Traditional methods might struggle when faced with a high number of variables, intricate relationships, and intricate rules. However, CP thrives in such scenarios, providing efficient solutions without the need for explicitly defining algorithms.

By formulating problems using constraints, you can express the inherent relationships and restrictions within a problem. This allows CP solvers to explore a solution space guided by these constraints, narrowing down possibilities and ultimately finding feasible solutions. This approach makes it ideal for scenarios like scheduling tasks, optimizing resource allocation, solving puzzles, and more.

🔎 how does Qaekwy Work

Qaekwy modelling requires variables, contraints and objectives of the CSP. The model is submitted to the Qaekwy Cloud Instance, and the solution is sent back.

😾 defining the Problem

You start by defining your optimization problem using the Qaekwy Python library. This involves specifying variables, constraints, and objectives that describe your problem.

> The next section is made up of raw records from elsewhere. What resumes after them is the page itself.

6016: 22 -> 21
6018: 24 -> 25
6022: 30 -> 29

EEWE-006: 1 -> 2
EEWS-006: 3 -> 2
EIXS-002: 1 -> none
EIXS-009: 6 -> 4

class MyRealWorldProblem(Modeller):
    def __init__(self):
        super().__init__()

        # Create integer variables, solution value between 0 and 10
        x = IntegerVariable(var_name="x", domain_low=0, domain_high=10)
        y = IntegerVariable(var_name="y", domain_low=0, domain_high=10)
        z = IntegerVariable(var_name="z", domain_low=0, domain_high=10)

        # Constraints
        constraint_1 = RelationalExpression(y > 2 * x)
        constraint_2 = RelationalExpression(x >= 4)
        constraint_3 = RelationalExpression(z == y - x)

        # Objective: Maximize z
        self.add_objective(
            SpecificMaximum(variable=z)
        )

        # Add variables
        self.add_variable(x)
        self.add_variable(y)
        self.add_variable(z)
        
        # ... and constraints
        self.add_constraint(constraint_1)
        self.add_constraint(constraint_2)
        self.add_constraint(constraint_3)

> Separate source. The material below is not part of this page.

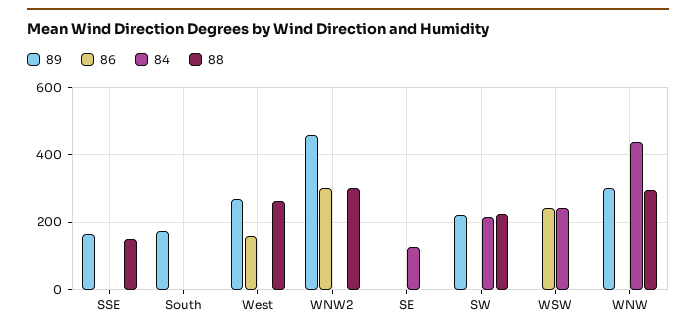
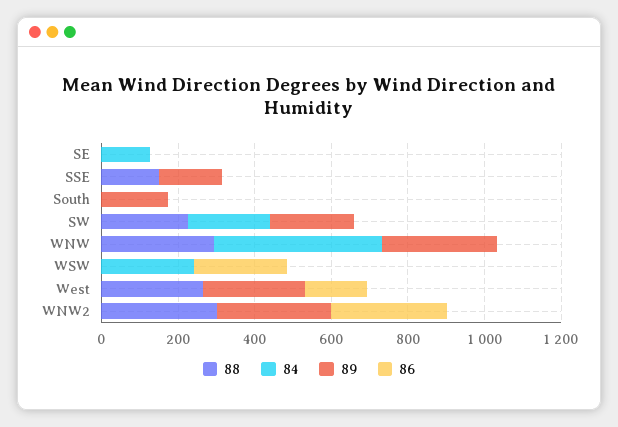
89, WNW2: 460 -> 300

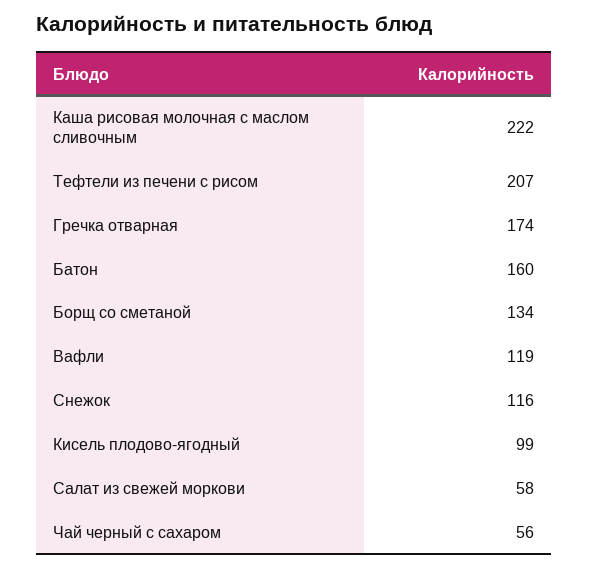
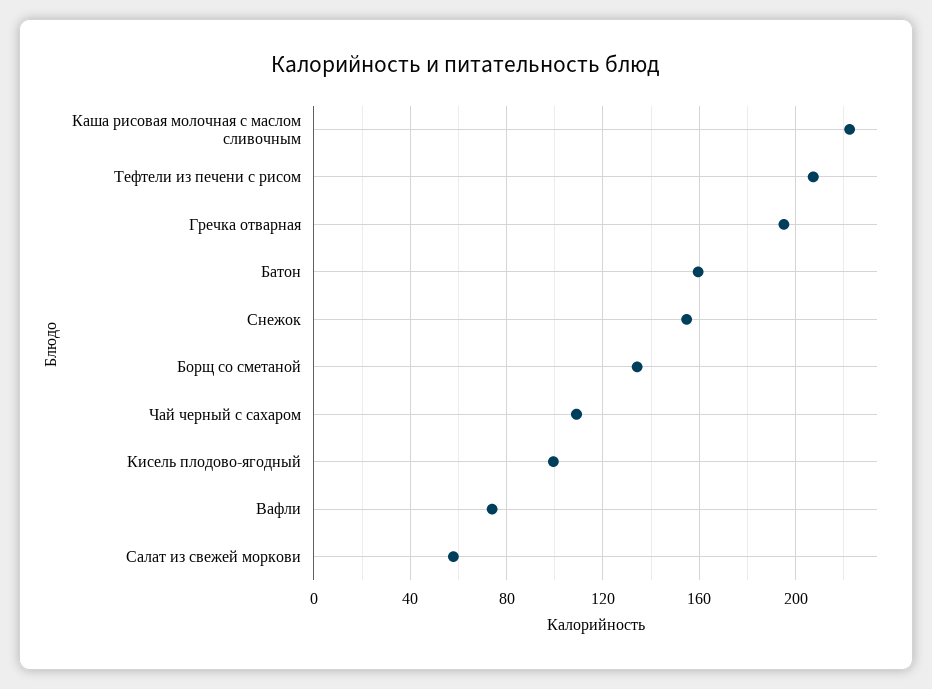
Гречка отварная: 174 -> 195
Вафли: 119 -> 75
Снежок: 116 -> 155
Чай черный с сахаром: 56 -> 110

        # Set the searching strategy
        self.set_searcher(SearcherType.BAB)

🌩 submitting the Problem to the cloud

Once your problem is defined, you send it to Qaekwy's small cloud instance. This is done using the Qaekwy Python Client, which acts as a bridge between your code and Qaekwy's cloud instance.


# Create a Qaekwy engine for interaction
# with the small freely-available Cloud instance
qaekwy_engine = DirectEngine()

# Create the optimization problem instance
my_realworld_problem = MyRealWorldProblem()

# Request the Qaekwy engine to solve the problem
response = qaekwy_engine.model(model=my_realworld_problem)

🚀 solving process

Qaekwy's magic begins as it employs advanced Constraint Solving techniques to explore possible solutions. It considers the constraints and objectives you provided to find the best possible answer.

💡 fetching Solution

After a successful solving and optimization process, Qaekwy sends back the solutions it discovered. These solutions represent the best configurations that meet your solution's criteria.


# Retrieve the list of solutions from the response
list_of_solutions = response.get_solutions()

# Print the solution(s) obtained
for solution in list_of_solutions:
    print(f"Optimal solution: x = {solution.x}")
    print(f"Optimal solution: y = {solution.y}")
    print(f"Optimal solution: z = {solution.z}")

😺 integrating with your code

You can easily integrate the solutions returned by Qaekwy back into your Python code. This empowers you to make informed decisions based on the optimized outcomes.

Qaekwy Python library in your code allows your application to deal with the Qaekwy Cloud Instance.

🪄 solving complex Problems

Whether it's scheduling, resource allocation, or any other complex challenge, Qaekwy simplifies the process of finding optimal solutions, making difficult problems more manageable.